$V$ is a vector space, and $V^*$ is the set of all LT's from $V$ to $\mathbb{R}$.
a) Show that $V^*$ is a vector space.
b) Suppose $\{v_1,\dots,v_n\}$ is a basis for $V$. For $i = 1,\dots ,n$ define $f_i$ belongs to $V^*$ by:
$f_i(a_1 v_1+\dots+ a_n v_n) = a_i$ for constants $a_i$. Prove that $\{f_1,\dots,f_n\}$ is a basis for V*.
c) Deduce that whenever $V$ is finite-dimensional, $\dim V^* = \dim V$.
Here is my attempt at answers. Please help me point out any inconsistencies or wrong statements.
a) Let $T_1, T_2$ belong to $V^*$.
$(T_1+T_2)A = T_1 A + T_2 A$ by matrix distributive property.
$(cT_1)A = c(T_1 A) = T_1 (cA)$ by associative property of matrices (scalar mult).
Since $V^*$ is a set of matrices, the $0$-vector is a matrix filled with zeros.

———

• _Your tasks_:
[1] In the dual space post, write out the passage between "a) Show that" and "belong to $V^*$.", inclusive.
[2] In the dual space post, what value does each f_i return when applied to a_1 v_1 + … + a_n v_n?
[3] In the attempt within the dual space post, why does the writer say the 0-vector of V* is a matrix filled with zeros?

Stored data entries
———

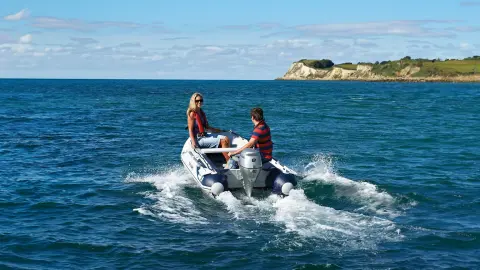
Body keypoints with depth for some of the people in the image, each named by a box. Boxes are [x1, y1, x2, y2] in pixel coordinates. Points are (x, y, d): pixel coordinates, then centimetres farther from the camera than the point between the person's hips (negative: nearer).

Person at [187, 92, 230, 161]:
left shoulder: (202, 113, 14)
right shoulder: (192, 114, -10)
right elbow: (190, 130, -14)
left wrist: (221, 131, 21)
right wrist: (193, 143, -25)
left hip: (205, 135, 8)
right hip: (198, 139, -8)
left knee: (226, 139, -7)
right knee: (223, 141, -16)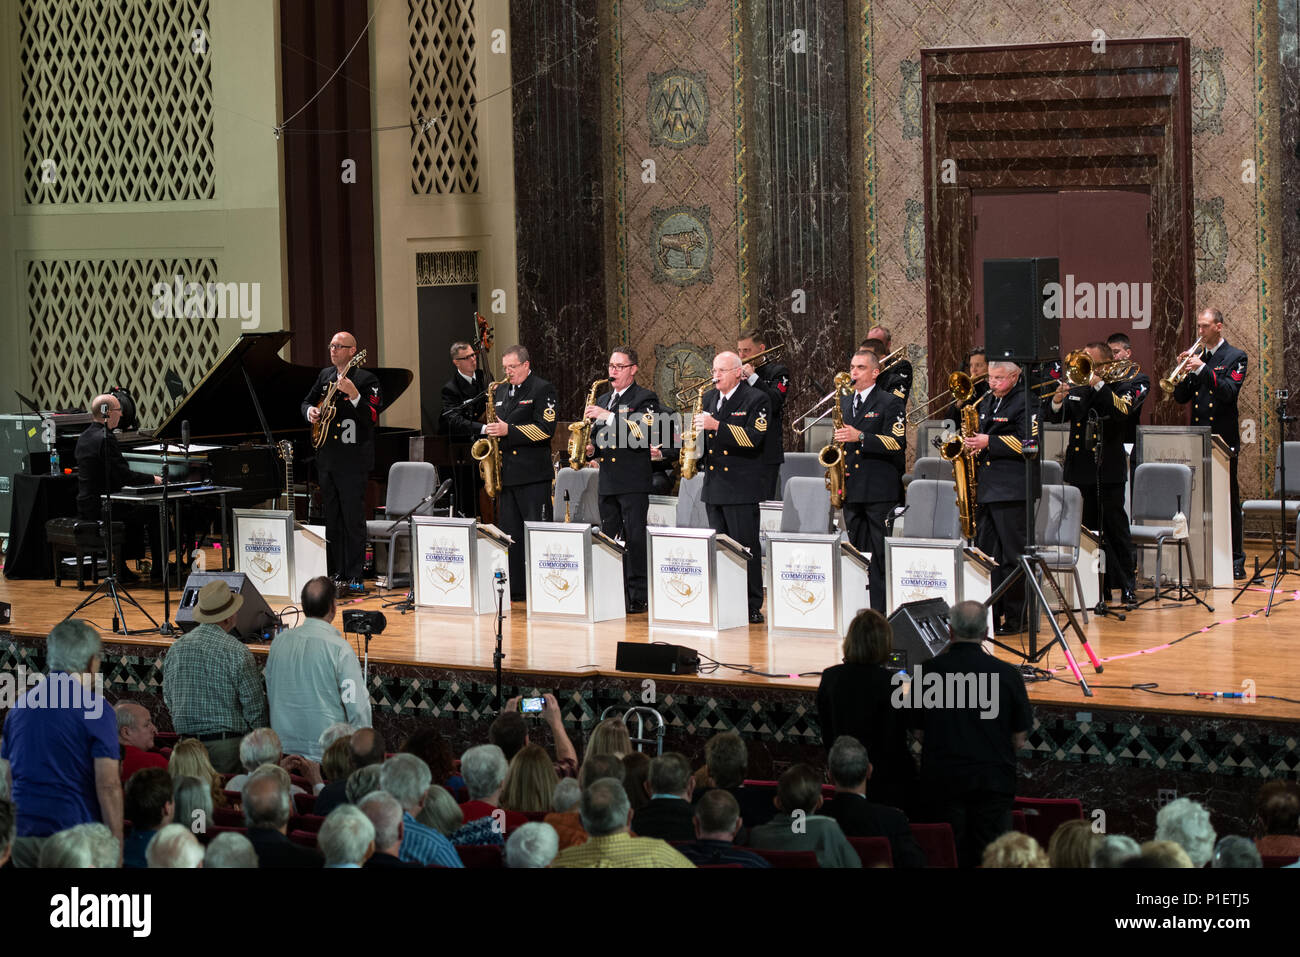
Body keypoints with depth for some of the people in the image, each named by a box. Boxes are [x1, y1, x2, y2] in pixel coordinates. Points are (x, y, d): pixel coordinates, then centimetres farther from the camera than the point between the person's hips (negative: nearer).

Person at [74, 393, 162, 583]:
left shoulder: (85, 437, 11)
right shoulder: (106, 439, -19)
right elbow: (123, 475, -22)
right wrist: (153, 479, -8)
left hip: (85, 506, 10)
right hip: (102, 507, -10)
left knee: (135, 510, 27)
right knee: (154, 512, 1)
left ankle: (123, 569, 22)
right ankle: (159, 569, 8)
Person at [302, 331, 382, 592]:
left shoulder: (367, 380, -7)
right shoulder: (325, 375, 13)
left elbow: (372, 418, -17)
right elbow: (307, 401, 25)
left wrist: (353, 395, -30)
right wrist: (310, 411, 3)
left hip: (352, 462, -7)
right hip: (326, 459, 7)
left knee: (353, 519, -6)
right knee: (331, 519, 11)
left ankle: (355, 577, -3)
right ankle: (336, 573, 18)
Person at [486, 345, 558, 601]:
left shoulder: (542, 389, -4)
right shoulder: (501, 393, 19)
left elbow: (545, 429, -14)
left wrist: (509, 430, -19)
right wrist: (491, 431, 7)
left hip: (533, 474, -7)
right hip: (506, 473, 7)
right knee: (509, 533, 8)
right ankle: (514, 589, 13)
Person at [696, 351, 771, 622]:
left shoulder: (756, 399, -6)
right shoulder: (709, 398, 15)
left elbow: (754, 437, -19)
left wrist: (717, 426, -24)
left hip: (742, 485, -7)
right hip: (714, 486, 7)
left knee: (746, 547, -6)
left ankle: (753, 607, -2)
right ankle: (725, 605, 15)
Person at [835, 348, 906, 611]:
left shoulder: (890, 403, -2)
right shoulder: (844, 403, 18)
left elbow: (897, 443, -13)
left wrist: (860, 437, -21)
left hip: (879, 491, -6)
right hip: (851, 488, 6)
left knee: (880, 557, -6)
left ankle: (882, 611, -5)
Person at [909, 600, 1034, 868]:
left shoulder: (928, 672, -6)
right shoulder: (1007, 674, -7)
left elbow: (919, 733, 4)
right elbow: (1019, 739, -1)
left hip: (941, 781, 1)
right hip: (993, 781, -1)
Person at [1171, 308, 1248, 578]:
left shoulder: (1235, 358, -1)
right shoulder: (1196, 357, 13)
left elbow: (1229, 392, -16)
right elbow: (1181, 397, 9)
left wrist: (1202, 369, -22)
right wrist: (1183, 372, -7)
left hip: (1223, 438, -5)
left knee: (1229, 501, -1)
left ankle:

———

• _Your responses_:
[1]
a) Show that $V^*$ is a vector space.
b) Suppose $\{v_1,\dots,v_n\}$ is a basis for $V$. For $i = 1,\dots ,n$ define $f_i$ belongs to $V^*$ by:
$f_i(a_1 v_1+\dots+ a_n v_n) = a_i$ for constants $a_i$. Prove that $\{f_1,\dots,f_n\}$ is a basis for V*.
c) Deduce that whenever $V$ is finite-dimensional, $\dim V^* = \dim V$.
Here is my attempt at answers. Please help me point out any inconsistencies or wrong statements.
a) Let $T_1, T_2$ belong to $V^*$.

[2] It returns the constant a_i.

[3] The writer treats V* as a set of matrices. The zero vector is therefore taken to be the matrix whose entries are all zero.